** Provided data follows **
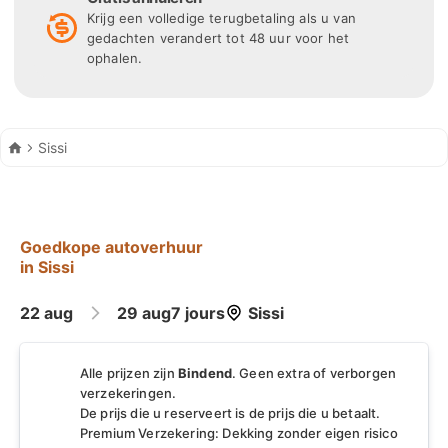
uitgebreide verzekering en onbeperkte kilometers.
Krijg een volledige terugbetaling als u van
gedachten verandert tot 48 uur voor het
ophalen.
Efficiëntie en waarde worden gemeten door
transparante prijzen, inclusieve
verzekeringspakketten en gemak van
voertuigophaling, of dit nu direct in Sissi is of via
Autohuur
Sissi
transfer vanaf de luchthaven van Heraklion. Zoals
reisexpert Eleni Plevra uitlegt: "Betaalbare
autoverhuur in bestemmingen zoals Sissi biedt
zowel autonomie als diepere culturele
Goedkope autoverhuur
onderdompeling — waardoor reizigers hun routes
in Sissi
en tempo kunnen ontwerpen volgens persoonlijke
interesses." Om de waarde te maximaliseren, wordt
22 aug
29 aug
7 jours
Sissi
bezoekers geadviseerd om vooraf te boeken, een
voertuig te kiezen dat past bij hun terreinbehoeften,
Alle prijzen zijn
Bindend
. Geen extra of verborgen
en dekkingsdetails te bevestigen zoals Schade
verzekeringen.
Beperking Waiver (CDW) en Diefstal Bescherming
De prijs die u reserveert is de prijs die u betaalt.
Premium Verzekering: Dekking zonder eigen risico
(TP).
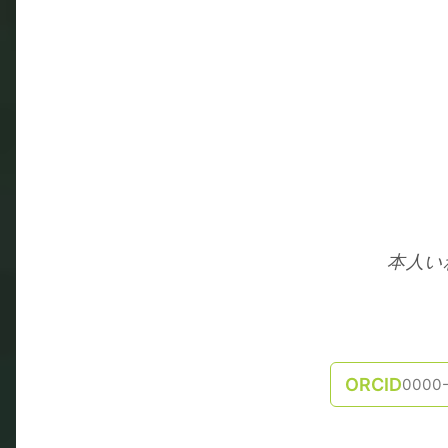
本人い
ORCID
0000-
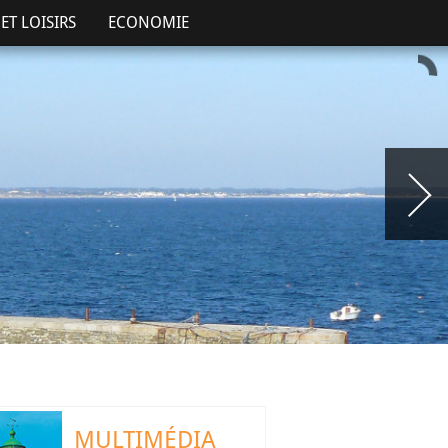
ET LOISIRS
ECONOMIE
MULTIMÉDIA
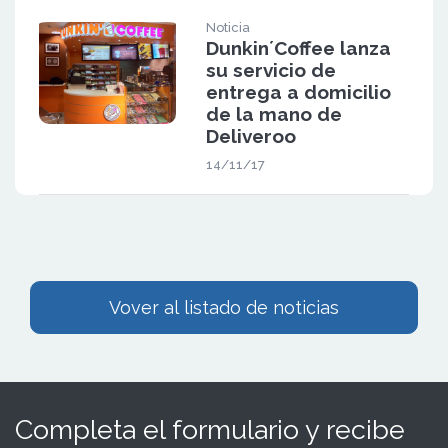
Noticia
Dunkin´Coffee lanza
su servicio de
entrega a domicilio
de la mano de
Deliveroo
14/11/17
Vover al listado de noticias
Completa el formulario y recibe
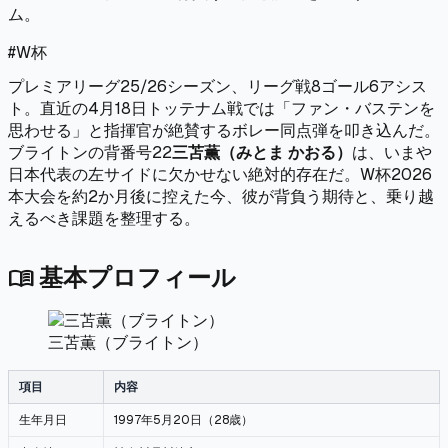
ム。
#
W杯
プレミアリーグ25/26シーズン、リーグ戦8ゴール6アシス
ト。直近の4月18日トッテナム戦では「ファン・バステンを
思わせる」と指揮官が絶賛するボレー同点弾を叩き込んだ。
ブライトンの背番号22
三苫薫（みとま かおる）
は、いまや
日本代表の左サイドに欠かせない絶対的存在だ。W杯2026
本大会を約2か月後に控えた今、彼が背負う期待と、乗り越
えるべき課題を整理する。
基本プロフィール
menu_book
三苫薫（ブライトン）
項目
内容
生年月日
1997年5月20日（28歳）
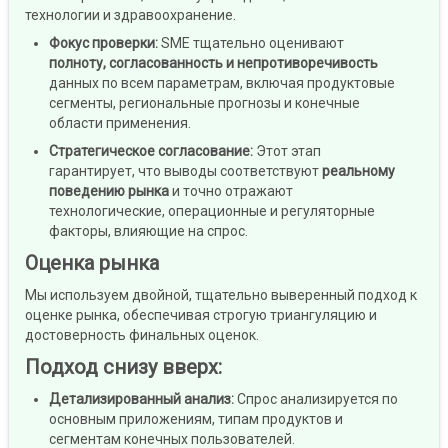
технологии и здравоохранение.
Фокус проверки
:
SME тщательно оценивают
полноту, согласованность и непротиворечивость
данных по всем параметрам, включая продуктовые
сегменты, региональные прогнозы и конечные
области применения.
Стратегическое согласование
:
Этот этап
гарантирует, что выводы соответствуют
реальному
поведению рынка
и точно отражают
технологические, операционные и регуляторные
факторы, влияющие на спрос.
Оценка рынка
Мы используем двойной, тщательно выверенный подход к
оценке рынка, обеспечивая строгую триангуляцию и
достоверность финальных оценок.
Подход снизу вверх
:
Детализированный анализ
:
Спрос анализируется по
основным приложениям, типам продуктов и
сегментам конечных пользователей.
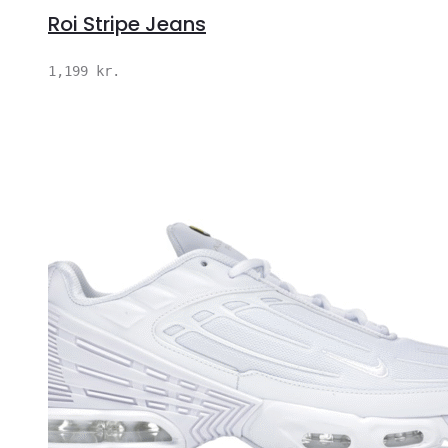
Roi Stripe Jeans
1,199
kr.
** End of Provided data **
** What you need to do **
Quote the text of every row above word for word, and leave the pictures out of your answer.

** Answer area **
uitgebreide verzekering en onbeperkte kilometers.
Krijg een volledige terugbetaling als u van
gedachten verandert tot 48 uur voor het
ophalen.
Efficiëntie en waarde worden gemeten door
transparante prijzen, inclusieve
verzekeringspakketten en gemak van
voertuigophaling, of dit nu direct in Sissi is of via
Autohuur
Sissi
transfer vanaf de luchthaven van Heraklion. Zoals
reisexpert Eleni Plevra uitlegt: "Betaalbare
autoverhuur in bestemmingen zoals Sissi biedt
zowel autonomie als diepere culturele
Goedkope autoverhuur
onderdompeling — waardoor reizigers hun routes
in Sissi
en tempo kunnen ontwerpen volgens persoonlijke
interesses." Om de waarde te maximaliseren, wordt
22 aug
29 aug
7 jours
Sissi
bezoekers geadviseerd om vooraf te boeken, een
voertuig te kiezen dat past bij hun terreinbehoeften,
Alle prijzen zijn
Bindend
. Geen extra of verborgen
en dekkingsdetails te bevestigen zoals Schade
verzekeringen.
Beperking Waiver (CDW) en Diefstal Bescherming
De prijs die u reserveert is de prijs die u betaalt.
Premium Verzekering: Dekking zonder eigen risico
(TP).
本人い
ORCID
0000-
ET LOISIRS
ECONOMIE
MULTIMÉDIA
Noticia
Dunkin´Coffee lanza
su servicio de
entrega a domicilio
de la mano de
Deliveroo
14/11/17
Vover al listado de noticias
Completa el formulario y recibe
ム。
#
W杯
プレミアリーグ25/26シーズン、リーグ戦8ゴール6アシス
ト。直近の4月18日トッテナム戦では「ファン・バステンを
思わせる」と指揮官が絶賛するボレー同点弾を叩き込んだ。
ブライトンの背番号22
三苫薫（みとま かおる）
は、いまや
日本代表の左サイドに欠かせない絶対的存在だ。W杯2026
本大会を約2か月後に控えた今、彼が背負う期待と、乗り越
えるべき課題を整理する。
基本プロフィール
menu_book
三苫薫（ブライトン）
項目
内容
生年月日
1997年5月20日（28歳）
технологии и здравоохранение.
Фокус проверки
:
SME тщательно оценивают
полноту, согласованность и непротиворечивость
данных по всем параметрам, включая продуктовые
сегменты, региональные прогнозы и конечные
области применения.
Стратегическое согласование
:
Этот этап
гарантирует, что выводы соответствуют
реальному
поведению рынка
и точно отражают
технологические, операционные и регуляторные
факторы, влияющие на спрос.
Оценка рынка
Мы используем двойной, тщательно выверенный подход к
оценке рынка, обеспечивая строгую триангуляцию и
достоверность финальных оценок.
Подход снизу вверх
:
Детализированный анализ
:
Спрос анализируется по
основным приложениям, типам продуктов и
сегментам конечных пользователей.
Roi Stripe Jeans
1,199
kr.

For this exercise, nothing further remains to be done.